A la vez subrayó, «la droga, las adicciones siguen entre nosotros. Ha crecido, con ello la muerte. Adicción al juego, es una malaria tremenda que hace imposibile el ascenso de nuestras comunidades».
En otro oe de cosas recordó, «el Papa Francisco nos recordó con fuerza que “nadie se salva solo” y denunció con claridad una economía que busca solo el lucro y con poco sentido social y un Estado que descartan y posterga a lo últimos con el solo afán de que “cierren los números” cuando colocan el dinero por encima de la dignidad de la persona humana; cuando pretenden medir el bienestar de una sociedad únicamente a partir de estadísticas y números fríos, sin considerar la realidad concreta y el sufrimiento cotidiano de la gente. Atención: la Iglesia no anuncia ideologías; anuncia el Evangelio de Jesucristo. Y el Evangelio siempre se pone del lado de la dignidad de los pobres, de los pequeños y de los que sufren».

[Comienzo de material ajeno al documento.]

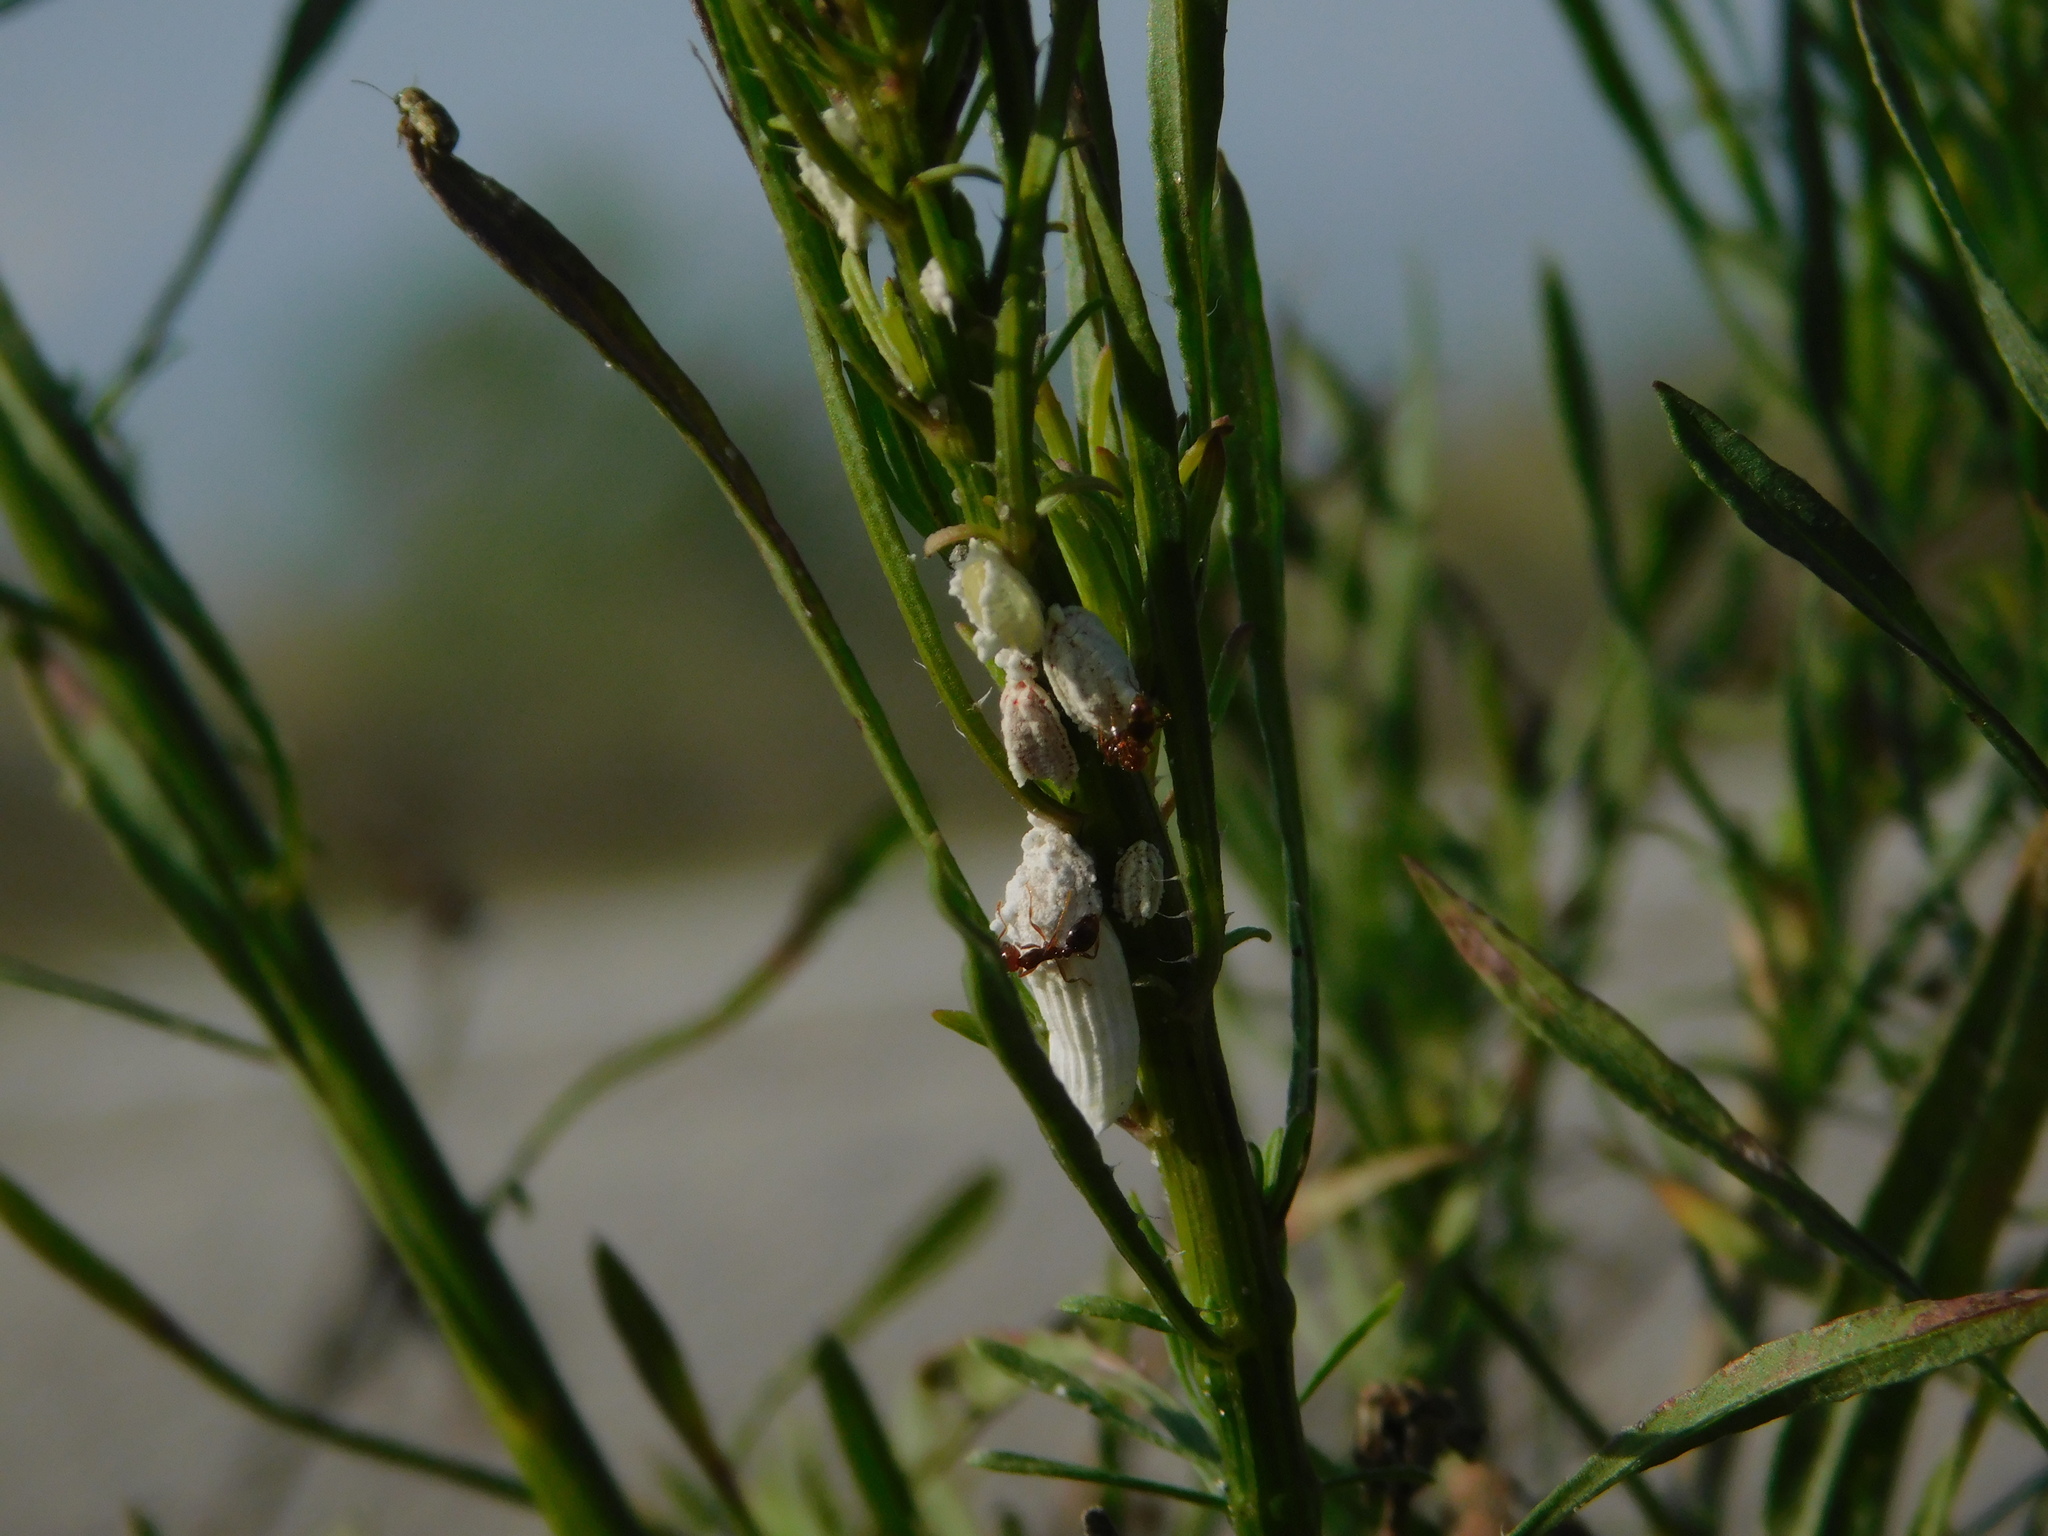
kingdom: Animalia
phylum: Arthropoda
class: Insecta
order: Hemiptera
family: Margarodidae
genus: Icerya
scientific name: Icerya purchasi
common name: Cottony cushion scale
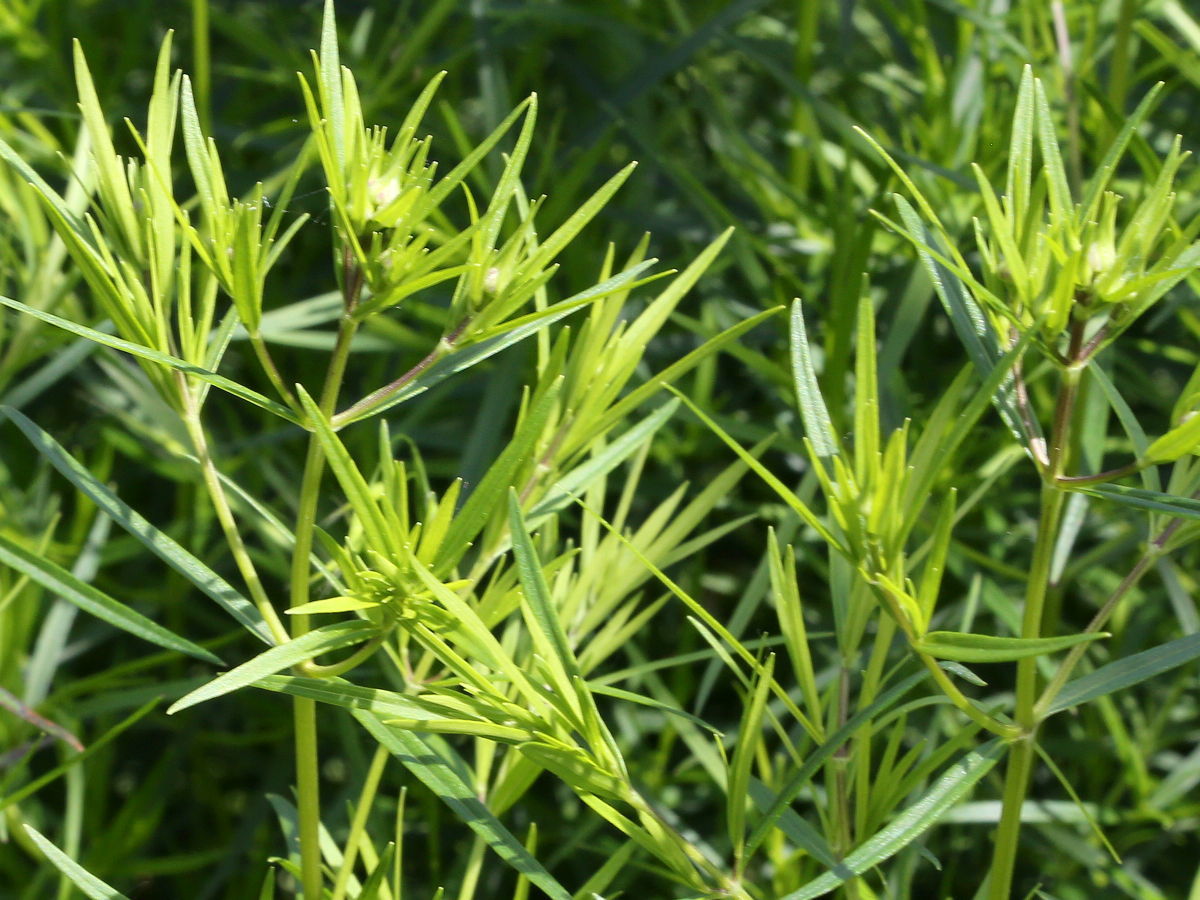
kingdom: Plantae
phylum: Tracheophyta
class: Magnoliopsida
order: Lamiales
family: Lamiaceae
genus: Pycnanthemum
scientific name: Pycnanthemum tenuifolium
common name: Narrow-leaf mountain-mint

«El Papa León XIV sigue insistiendo en que la Iglesia debe ser signo de comunión, puente de fraternidad y presencia de esperanza en medio de un mundo fragmentado y herido. La misión de la Iglesia no es encerrarse, sino salir al encuentro, sanar heridas y acompañar al pueblo. Por ello el Evangelio que hemos escuchado nos marca claramente el rumbo: si hemos recibido gratuitamente los dones de la salvación debemos salir a compartirlos con todos, en especial a los alejados, discriminados y olvidados de la sociedad. Es todo un desafío para nosotros que participamos de comunidades eclesiales», manifestó.
En este sentido acotó, «muchas veces nos quedamos en el lugar de confort, de seguridad, encerrados por temor, por falta de audacia o parresia misionera. Nos convertimos e comunidades aisladas de la realidad que es dura y desafiante, con muchísimos heridos y agobiados que buscan una mano amiga y fraterna, que sepa hacer caminos de inserción y autentica evangelización: promoviendo la dignidad de los más castigados y que no participan de le “fiesta de la vida”. Corremos el riesgo de perder el sentido de fraternidad y solidaridad».
Bokalic recordó a los fieles, «el Señor nos envía a evangelizar con la vida. Nos envía a construir una sociedad más humana y solidaria. Nos envía a defender la vida y toda vida, cultura del encuentro frente a la cultura del descarte. Nos envía a ser esperanza en medio de la crisis. Porque seguir a Cristo no es desentenderse del hermano. El que abraza la cruz del Señor aprende también a cargar la cruz de los demás».
«Que el Señor de los Milagros de Mailin y la Virgen de Huachana nos bendigan pues somos pueblo peregrino necesitados del amor del Señor y de una Madre. Que fortalezca a los que están cansados. Que consuele a los que sufren. Que dé pan al hambriento, trabajo al que no lo tiene, dignidad al olvidado y esperanza a nuestro pueblo», concluyó.